-- Work to be completed --
Copy out the lines of the listing unchanged, from the line containing "my experience there" down to the line containing "and come back", with both of those lines included.

[Items from a data source]
---------------

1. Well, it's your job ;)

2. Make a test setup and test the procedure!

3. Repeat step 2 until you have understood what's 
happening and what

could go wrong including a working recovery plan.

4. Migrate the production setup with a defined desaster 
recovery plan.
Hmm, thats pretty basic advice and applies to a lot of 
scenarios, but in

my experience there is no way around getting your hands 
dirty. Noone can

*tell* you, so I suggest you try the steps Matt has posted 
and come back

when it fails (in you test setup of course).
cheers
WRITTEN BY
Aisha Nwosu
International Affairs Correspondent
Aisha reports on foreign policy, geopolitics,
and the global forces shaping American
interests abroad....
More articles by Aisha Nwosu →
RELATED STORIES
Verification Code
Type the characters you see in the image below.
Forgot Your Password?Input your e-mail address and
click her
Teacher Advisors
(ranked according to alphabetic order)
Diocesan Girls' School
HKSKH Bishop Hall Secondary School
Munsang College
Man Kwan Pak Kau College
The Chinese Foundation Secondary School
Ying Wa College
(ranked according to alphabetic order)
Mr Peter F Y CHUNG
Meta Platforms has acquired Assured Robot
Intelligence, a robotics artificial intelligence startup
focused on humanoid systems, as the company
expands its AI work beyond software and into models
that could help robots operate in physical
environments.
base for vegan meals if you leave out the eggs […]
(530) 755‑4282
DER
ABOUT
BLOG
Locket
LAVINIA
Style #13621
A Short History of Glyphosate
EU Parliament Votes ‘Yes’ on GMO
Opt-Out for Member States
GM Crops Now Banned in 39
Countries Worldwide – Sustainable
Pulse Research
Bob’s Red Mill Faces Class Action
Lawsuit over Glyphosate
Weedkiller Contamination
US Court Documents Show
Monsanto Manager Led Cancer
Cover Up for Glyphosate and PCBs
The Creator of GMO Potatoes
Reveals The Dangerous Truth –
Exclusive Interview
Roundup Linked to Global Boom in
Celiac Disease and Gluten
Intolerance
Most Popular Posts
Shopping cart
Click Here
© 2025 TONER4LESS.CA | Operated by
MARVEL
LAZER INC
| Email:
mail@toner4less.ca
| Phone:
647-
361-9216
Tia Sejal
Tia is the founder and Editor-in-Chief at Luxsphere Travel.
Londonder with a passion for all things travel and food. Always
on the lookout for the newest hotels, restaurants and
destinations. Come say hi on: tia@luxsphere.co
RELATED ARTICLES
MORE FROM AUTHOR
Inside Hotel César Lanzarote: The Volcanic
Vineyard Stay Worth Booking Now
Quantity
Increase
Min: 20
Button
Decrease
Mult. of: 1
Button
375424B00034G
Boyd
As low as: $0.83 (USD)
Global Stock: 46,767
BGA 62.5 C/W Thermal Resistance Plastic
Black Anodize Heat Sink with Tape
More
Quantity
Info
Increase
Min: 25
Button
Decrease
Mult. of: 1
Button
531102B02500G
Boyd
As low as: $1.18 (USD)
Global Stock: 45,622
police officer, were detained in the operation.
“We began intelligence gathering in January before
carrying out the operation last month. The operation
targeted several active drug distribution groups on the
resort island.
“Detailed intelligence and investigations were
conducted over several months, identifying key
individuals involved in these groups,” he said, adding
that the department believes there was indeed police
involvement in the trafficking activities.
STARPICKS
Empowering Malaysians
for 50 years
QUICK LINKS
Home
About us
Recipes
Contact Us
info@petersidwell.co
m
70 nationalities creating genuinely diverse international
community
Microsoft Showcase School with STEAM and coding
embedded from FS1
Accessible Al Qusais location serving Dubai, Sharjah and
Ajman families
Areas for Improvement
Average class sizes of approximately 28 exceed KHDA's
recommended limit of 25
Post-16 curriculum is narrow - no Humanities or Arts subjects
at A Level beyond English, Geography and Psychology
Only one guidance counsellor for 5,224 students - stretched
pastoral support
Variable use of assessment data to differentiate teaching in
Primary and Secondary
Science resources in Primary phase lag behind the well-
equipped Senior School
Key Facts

---------------

-- Written reply --
my experience there is no way around getting your hands 
dirty. Noone can

*tell* you, so I suggest you try the steps Matt has posted 
and come back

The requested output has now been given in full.